(Saved entries)
#####
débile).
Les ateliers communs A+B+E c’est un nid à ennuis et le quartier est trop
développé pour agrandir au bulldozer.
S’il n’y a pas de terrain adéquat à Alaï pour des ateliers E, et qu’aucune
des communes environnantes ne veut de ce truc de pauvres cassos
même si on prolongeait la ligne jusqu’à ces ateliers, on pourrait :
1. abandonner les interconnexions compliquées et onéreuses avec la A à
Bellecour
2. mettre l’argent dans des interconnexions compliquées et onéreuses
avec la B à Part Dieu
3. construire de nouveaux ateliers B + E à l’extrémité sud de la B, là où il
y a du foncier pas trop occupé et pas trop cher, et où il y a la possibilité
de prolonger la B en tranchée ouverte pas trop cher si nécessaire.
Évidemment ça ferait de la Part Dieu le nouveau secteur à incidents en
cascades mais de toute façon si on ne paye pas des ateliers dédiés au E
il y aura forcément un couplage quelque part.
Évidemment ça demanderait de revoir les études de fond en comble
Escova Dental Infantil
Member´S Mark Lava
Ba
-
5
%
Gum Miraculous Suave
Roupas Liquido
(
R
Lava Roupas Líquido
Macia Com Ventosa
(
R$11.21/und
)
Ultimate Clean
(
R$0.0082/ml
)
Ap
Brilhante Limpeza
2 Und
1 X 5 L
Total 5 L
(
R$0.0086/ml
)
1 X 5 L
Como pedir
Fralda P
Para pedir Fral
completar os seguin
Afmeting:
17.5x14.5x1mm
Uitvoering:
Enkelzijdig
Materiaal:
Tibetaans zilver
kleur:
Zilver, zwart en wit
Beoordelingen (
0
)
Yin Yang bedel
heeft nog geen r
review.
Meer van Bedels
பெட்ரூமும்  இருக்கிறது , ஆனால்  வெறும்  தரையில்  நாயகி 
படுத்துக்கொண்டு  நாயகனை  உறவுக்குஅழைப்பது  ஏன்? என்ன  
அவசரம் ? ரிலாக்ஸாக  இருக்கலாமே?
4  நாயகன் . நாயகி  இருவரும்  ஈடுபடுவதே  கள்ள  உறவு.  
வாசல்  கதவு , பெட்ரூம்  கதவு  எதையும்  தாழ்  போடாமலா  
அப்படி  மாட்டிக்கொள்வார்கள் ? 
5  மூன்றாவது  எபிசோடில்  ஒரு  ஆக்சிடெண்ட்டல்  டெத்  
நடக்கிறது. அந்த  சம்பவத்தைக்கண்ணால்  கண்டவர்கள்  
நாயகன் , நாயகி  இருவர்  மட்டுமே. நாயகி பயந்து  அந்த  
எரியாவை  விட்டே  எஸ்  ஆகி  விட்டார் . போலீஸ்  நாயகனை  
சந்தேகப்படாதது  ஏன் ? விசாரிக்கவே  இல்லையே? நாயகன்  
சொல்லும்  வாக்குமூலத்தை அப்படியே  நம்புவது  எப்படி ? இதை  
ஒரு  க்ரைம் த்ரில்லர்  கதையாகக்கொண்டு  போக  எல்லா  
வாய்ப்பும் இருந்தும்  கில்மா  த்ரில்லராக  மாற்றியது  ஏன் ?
#####
# Exercise goal
The expected output is the lines from the one holding "Meer van Bedels" through the last line of the data, exactly as they appear, with nothing before or after.

# Your solution
Meer van Bedels
பெட்ரூமும்  இருக்கிறது , ஆனால்  வெறும்  தரையில்  நாயகி 
படுத்துக்கொண்டு  நாயகனை  உறவுக்குஅழைப்பது  ஏன்? என்ன  
அவசரம் ? ரிலாக்ஸாக  இருக்கலாமே?
4  நாயகன் . நாயகி  இருவரும்  ஈடுபடுவதே  கள்ள  உறவு.  
வாசல்  கதவு , பெட்ரூம்  கதவு  எதையும்  தாழ்  போடாமலா  
அப்படி  மாட்டிக்கொள்வார்கள் ? 
5  மூன்றாவது  எபிசோடில்  ஒரு  ஆக்சிடெண்ட்டல்  டெத்  
நடக்கிறது. அந்த  சம்பவத்தைக்கண்ணால்  கண்டவர்கள்  
நாயகன் , நாயகி  இருவர்  மட்டுமே. நாயகி பயந்து  அந்த  
எரியாவை  விட்டே  எஸ்  ஆகி  விட்டார் . போலீஸ்  நாயகனை  
சந்தேகப்படாதது  ஏன் ? விசாரிக்கவே  இல்லையே? நாயகன்  
சொல்லும்  வாக்குமூலத்தை அப்படியே  நம்புவது  எப்படி ? இதை  
ஒரு  க்ரைம் த்ரில்லர்  கதையாகக்கொண்டு  போக  எல்லா  
வாய்ப்பும் இருந்தும்  கில்மா  த்ரில்லராக  மாற்றியது  ஏன் ?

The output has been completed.